The next day, the children went sledding at the river again. When they came home in the evening, Andrew handed his mother a few colorful slips of paper: “Mother, look what this is! I found it in my jacket pocket.” The mother raised her eyebrows in surprise: “That must be money, son,” she guessed.

“It was in the jacket,” Andrew said happily. “Look, there’s a zippered pocket here that I hadn’t noticed before.”

“What can you buy with that?” asked one of the boys. “I don’t know, I’ve never seen bills like these before,” the mother replied. “But tomorrow Father is going to town and he will go straight to the bank and ask what it’s worth.”

In town, the father exchanged the bills for Russian rubles. With it, the family could buy much more than just the hay they needed.

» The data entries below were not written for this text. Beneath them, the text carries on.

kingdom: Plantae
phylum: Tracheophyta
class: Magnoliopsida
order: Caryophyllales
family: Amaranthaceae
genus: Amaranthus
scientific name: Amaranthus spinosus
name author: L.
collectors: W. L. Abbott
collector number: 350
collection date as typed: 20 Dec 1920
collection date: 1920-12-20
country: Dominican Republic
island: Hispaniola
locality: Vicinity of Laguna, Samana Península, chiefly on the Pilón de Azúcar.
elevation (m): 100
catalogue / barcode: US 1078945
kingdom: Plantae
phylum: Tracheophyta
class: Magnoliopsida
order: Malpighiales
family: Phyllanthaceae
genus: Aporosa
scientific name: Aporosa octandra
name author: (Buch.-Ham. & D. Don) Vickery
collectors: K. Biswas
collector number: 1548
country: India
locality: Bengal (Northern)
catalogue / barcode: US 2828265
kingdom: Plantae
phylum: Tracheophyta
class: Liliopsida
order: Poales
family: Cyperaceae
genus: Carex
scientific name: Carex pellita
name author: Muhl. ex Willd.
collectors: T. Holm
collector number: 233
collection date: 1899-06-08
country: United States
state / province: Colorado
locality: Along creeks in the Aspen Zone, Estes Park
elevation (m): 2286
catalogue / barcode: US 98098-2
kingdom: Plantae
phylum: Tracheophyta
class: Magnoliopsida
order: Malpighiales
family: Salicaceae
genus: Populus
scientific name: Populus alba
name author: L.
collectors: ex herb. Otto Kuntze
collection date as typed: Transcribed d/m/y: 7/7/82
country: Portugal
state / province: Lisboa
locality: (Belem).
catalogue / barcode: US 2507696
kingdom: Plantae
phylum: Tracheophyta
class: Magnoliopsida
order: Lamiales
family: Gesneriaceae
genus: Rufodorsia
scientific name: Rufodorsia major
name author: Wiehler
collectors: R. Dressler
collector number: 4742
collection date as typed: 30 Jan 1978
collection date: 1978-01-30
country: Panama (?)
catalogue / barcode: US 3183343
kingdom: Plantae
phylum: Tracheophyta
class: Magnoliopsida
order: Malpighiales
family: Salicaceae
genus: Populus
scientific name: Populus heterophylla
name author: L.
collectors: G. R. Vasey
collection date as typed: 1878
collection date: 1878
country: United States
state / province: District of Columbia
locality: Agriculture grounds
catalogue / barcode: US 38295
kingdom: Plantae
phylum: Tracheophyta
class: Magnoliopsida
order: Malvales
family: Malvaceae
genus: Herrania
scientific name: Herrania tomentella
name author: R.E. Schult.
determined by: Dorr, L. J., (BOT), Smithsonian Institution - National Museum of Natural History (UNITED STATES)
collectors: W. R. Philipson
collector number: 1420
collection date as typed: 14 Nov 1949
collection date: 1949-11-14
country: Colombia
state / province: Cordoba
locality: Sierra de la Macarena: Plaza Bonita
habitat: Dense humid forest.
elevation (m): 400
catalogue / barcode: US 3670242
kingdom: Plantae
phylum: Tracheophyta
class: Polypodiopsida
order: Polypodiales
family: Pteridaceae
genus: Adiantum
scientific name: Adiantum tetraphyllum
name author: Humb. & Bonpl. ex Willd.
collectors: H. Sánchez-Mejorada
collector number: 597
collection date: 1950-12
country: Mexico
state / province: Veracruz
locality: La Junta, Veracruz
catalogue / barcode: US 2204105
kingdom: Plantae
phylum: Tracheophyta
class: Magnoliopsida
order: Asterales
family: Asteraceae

They were able to buy flour and sugar and even some sweets.

As the family sat together again in the evening, the father looked at each of the children and asked, “Can you remember how we asked God for help two days ago?” All the children nodded; they remembered it well. “God is faithful to His word; He has provided for us. Now I’m going to read you the verse from 1 Timothy 6:6. Think about why I chose this verse of all things: ‘Now godliness with contentment is great gain.’”

The children became thoughtful; the older ones bowed their heads, ashamed. They remembered how glad they were that the old-fashioned jacket fit Andrew and not one of them.

The father asked, “Do you understand whom God has blessed?” The children remained silent; they understood that God values humility and wants us to be content and grateful for all things.